La ceremonia se hará dentro del Congreso, a diferencia de sus últimos predecesores, que lo hicieron en la histórica plaza de Bolívar, en el centro de Bogotá. Es que nunca como ahora la posesión de un presidente colombiano había obligado a las autoridades a aplicar tantas medidas de seguridad.
En todo Colombia, pero especialmente en Bogotá, se ordenó una serie de normas, como la de no permitir el ingreso de vehículos al centro de la ciudad y el cierre total del espacio aéreo durante la transmisión del mando al nuevo presidente. Ningún avión, comercial o privado, podrá cruzar el espacio aéreo de la ciudad, vigilado por aparatos de la Fuerza Aérea, e incluso uno estadounidense. Además, unos 20.000 uniformados de diferentes fuerzas vigilarán la ciudad.

--- DATOS ENTREGADOS ---
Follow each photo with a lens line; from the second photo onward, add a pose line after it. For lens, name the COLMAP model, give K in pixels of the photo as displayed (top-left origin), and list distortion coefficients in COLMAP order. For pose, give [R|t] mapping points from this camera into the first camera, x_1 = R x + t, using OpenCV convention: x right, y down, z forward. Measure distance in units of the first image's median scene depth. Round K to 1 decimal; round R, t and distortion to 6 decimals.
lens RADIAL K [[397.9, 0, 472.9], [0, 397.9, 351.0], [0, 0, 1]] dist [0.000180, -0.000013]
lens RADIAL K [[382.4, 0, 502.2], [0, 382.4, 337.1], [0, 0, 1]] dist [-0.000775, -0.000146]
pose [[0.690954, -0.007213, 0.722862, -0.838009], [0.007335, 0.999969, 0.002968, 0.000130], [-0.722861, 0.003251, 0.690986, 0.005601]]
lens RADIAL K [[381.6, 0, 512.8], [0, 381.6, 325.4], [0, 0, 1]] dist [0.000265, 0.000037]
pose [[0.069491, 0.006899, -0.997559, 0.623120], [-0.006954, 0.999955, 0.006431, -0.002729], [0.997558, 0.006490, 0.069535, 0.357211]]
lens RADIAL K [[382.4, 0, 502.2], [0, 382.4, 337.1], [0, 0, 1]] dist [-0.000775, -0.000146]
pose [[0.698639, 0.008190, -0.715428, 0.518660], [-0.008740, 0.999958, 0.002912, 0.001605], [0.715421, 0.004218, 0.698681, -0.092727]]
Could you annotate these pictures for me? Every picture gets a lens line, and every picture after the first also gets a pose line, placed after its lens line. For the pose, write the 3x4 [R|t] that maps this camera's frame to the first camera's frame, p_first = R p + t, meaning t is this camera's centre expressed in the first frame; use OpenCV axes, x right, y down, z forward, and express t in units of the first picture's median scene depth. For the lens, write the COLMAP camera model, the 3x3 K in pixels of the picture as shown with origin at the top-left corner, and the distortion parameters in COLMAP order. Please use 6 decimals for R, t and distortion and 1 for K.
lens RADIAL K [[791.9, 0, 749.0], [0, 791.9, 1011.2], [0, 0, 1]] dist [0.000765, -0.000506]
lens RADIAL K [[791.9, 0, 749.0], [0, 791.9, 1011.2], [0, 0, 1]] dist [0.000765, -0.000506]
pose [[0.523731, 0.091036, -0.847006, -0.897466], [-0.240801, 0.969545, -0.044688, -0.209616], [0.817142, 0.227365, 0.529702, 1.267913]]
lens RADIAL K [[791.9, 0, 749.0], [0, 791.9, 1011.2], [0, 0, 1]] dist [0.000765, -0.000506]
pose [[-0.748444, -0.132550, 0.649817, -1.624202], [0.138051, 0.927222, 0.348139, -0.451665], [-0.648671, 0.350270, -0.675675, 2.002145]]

--- TAREAS ---
**A.** Según el texto sobre la posesión presidencial, ¿cuántos uniformados vigilarán la ciudad?
**B.** Devuelve sin cambios el fragmento del texto sobre la posesión presidencial que empieza en "La ceremonia se" y termina en "medidas de seguridad.", incluidas ambas partes.
Los datos no hacen falta para nada.

--- RESPUESTAS ---
**A.** Unos 20.000 uniformados de diferentes fuerzas.

**B.**
La ceremonia se hará dentro del Congreso, a diferencia de sus últimos predecesores, que lo hicieron en la histórica plaza de Bolívar, en el centro de Bogotá. Es que nunca como ahora la posesión de un presidente colombiano había obligado a las autoridades a aplicar tantas medidas de seguridad.